Today I use OSSEC as HIDS, but reading Wazuh's site it seems to be more modern and has more resources.
I saw that it has an Elastic Stack integration, something I don't interested about due to using Java and using a lot of server resources.
Does Wazuh have a way that I can export its detection to some environment like Zabbix, another or even visualize it in a private cloud?
Or if I keep using OSSEC, does it have any feature to monitor the logs without me having to email these detections?
Starting Wazuh 4.3.x, Wazuh includes the Wazuh indexer and the Wazuh dashboard, based on OpenSearch, among many other improvements, check this blog to learn more: Introducing Wazuh 4.3.0
You could easily install Wazuh in just a few minutes using the Wazuh installation assistant, or give it a try by downloading the ready-to-use virtual machine OVA or the pre-built Amazon Machine Image AMI.

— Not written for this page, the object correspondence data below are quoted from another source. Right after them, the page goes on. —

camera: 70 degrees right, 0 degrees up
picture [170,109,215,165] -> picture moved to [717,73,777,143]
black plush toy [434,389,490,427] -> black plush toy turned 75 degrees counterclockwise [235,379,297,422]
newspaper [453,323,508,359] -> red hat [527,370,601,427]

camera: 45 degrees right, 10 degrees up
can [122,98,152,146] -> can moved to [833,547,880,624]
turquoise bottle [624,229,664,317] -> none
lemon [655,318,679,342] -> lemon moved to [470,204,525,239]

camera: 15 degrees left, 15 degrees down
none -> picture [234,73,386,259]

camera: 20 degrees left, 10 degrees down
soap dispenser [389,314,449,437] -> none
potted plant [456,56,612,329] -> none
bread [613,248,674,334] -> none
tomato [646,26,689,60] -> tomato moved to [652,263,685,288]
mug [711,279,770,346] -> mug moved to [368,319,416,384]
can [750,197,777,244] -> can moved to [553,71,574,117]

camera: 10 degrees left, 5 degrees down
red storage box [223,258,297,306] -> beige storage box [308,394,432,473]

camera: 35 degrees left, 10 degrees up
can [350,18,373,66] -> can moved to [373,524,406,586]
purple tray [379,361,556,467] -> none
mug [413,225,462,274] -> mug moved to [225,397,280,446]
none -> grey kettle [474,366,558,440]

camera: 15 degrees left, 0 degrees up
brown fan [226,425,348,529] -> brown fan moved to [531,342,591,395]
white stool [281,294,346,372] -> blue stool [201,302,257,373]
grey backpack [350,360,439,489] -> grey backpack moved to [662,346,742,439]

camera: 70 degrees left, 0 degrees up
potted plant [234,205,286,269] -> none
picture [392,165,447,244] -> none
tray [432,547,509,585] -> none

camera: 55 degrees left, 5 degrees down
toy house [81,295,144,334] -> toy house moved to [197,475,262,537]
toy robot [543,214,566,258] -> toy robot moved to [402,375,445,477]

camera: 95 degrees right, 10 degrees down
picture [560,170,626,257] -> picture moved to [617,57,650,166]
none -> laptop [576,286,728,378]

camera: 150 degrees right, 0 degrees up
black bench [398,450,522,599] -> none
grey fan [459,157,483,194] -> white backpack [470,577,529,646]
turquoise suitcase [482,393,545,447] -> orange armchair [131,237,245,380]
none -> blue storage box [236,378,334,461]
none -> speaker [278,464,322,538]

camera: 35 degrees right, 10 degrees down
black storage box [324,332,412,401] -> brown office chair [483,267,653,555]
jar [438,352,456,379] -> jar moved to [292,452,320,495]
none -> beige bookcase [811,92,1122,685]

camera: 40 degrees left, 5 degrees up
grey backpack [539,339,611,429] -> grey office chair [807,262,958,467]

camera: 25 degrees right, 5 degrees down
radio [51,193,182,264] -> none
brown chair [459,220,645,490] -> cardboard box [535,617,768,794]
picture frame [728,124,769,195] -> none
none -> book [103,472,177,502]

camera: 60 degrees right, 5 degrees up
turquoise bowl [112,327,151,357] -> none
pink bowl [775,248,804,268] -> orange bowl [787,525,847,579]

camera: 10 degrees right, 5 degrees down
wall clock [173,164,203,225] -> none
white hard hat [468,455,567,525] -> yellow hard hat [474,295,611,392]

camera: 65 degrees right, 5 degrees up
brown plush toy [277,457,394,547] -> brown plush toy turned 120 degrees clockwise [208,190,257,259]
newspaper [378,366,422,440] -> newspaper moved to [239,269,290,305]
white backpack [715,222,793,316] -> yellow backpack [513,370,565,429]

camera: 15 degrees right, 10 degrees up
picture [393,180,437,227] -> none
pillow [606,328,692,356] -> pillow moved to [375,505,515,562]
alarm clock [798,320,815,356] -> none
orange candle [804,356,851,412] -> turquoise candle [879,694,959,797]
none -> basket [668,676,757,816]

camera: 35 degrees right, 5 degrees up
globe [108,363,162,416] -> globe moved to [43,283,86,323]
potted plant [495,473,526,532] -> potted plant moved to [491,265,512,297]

Regarding the resources consumption, the recommended hardware resources to monitor up to 25 agents are 4vCPU, 8 GiB of RAM and 50 GB of storage to keep the alerts for 90 days. Check the Wazuh quickstart hardware requirements to learn more.
As an alternative, you could install only the Wazuh manager without the indexer and dashboard components and forward the logs in the /var/ossec/logs/alerts/alerts.json file to an external tool.